On Friday, the last thing he expected to hear on his voicemail was a man from North Carolina who says he can access all of Tom's personal information.
Dougall says he thought it was a scam until he realized his privacy had been breached.
"I believe somehow the ACA, the Healthcare website has sent me your information, is what it looks like," said Justin Hadley, a North Carolina resident who could access Tom's information on healthcare.gov. "I think there's a problem with the wrong information getting to the wrong people."
In a telephone interview, Hadley said he simply put in his username and password when Dougall's information appeared.
"The next page that came up was a page that prompted that I have a marketplace eligibility information to download. And that's when I clicked download and Mr. Dougall's information came up in a PDF document," said Hadley.
At first, Dougall didn't know what to think.
"We received a phone call from a gentleman named Justin in North Carolina who informed me that he had gone on the healthcare.gov website and when he logged in under his log in and password, he received a document of all of my and my wife's personal information," Dougall said.
Dougall said he thought it was a ploy.
"Initially I was concerned because I didn't know if this was some guy who was scamming me or if in fact this was a guy who really had my personal information," he said.
Hadley even provided proof, documents containing Tom's personal information and screen shots of the website.
"And you can see that he's actually signed in as Justin and it tells him he has notices about his marketplace eligibility and to download those and when he downloads it, the next screen shot shows him my personal information," Dougall said.
Dougall said now hadley cannot sign up for the coverage he needs because he's been blocked by Tom's personal information.
"I'm assuming I'm going to have to pay the penalty or tax or whatever they're calling it now for not having health insurance next year," said Hadley.
"We're told constantly that it's a secure system and it's not, obviously," Dougall said.
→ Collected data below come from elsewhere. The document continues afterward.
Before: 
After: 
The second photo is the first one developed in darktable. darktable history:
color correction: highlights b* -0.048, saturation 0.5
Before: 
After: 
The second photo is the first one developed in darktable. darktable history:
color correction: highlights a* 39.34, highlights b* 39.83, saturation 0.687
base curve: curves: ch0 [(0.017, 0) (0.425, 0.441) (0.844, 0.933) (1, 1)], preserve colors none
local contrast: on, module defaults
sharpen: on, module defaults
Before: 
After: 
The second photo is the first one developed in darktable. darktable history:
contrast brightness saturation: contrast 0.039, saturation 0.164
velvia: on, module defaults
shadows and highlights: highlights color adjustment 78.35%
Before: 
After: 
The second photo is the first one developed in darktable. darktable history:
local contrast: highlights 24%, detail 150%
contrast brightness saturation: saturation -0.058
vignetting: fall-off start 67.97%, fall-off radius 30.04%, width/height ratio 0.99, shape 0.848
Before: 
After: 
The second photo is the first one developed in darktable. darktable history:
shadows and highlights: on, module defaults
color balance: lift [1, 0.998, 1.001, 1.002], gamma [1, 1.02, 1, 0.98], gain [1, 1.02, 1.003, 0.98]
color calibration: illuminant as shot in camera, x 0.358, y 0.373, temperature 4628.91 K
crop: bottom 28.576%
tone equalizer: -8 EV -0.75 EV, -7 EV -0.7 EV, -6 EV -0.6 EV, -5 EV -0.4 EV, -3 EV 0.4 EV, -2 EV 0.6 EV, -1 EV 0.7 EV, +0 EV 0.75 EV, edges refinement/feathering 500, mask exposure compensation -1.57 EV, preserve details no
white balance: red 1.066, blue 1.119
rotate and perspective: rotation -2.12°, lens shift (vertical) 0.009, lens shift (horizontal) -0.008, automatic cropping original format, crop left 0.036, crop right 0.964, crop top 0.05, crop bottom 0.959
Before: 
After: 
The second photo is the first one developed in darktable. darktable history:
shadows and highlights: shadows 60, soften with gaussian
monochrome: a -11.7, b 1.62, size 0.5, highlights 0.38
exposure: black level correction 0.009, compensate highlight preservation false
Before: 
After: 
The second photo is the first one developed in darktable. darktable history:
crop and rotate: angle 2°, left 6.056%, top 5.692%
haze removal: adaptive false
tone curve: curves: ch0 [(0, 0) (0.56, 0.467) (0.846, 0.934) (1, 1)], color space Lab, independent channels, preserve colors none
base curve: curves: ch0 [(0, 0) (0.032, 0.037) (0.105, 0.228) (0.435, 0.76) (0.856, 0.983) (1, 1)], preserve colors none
Having lived through one security breach in the state of South Carolina with the Department of Revenue, Dougall wonders what would happen if a professional hacker tried to log on.
"I tried to call healthcare.gov last night and they have no procedure whatsoever to handle security breaches," he said. "All they can do is try to sell you a policy."
Dougall has also contacted his congressmen. He says he's calling the Department of Health and Human Services directly on Monday.
"They're so concerned with trying to fix the problems they currently have that they refuse to acknowledge or won't acknowledge that there's been a major breach," Dougall said.
In the meantime, Dougall does not know how to secure his information.
"I think there's a problem with the wrong information getting to the wrong people," Dougall said.
We reached out the U.S. Department of Health and Human Services, they responded via email Sunday afternoon asking for more information about what happened to Tom and Justin.
Late Sunday, an HHS official said a security team is working to fix the issue. "We are aware of this issue and it is on our punch list of fixes, scheduled to be addressed in the very near future."
They added consumers can call the toll free number or access the online chat tool that is available 24/7.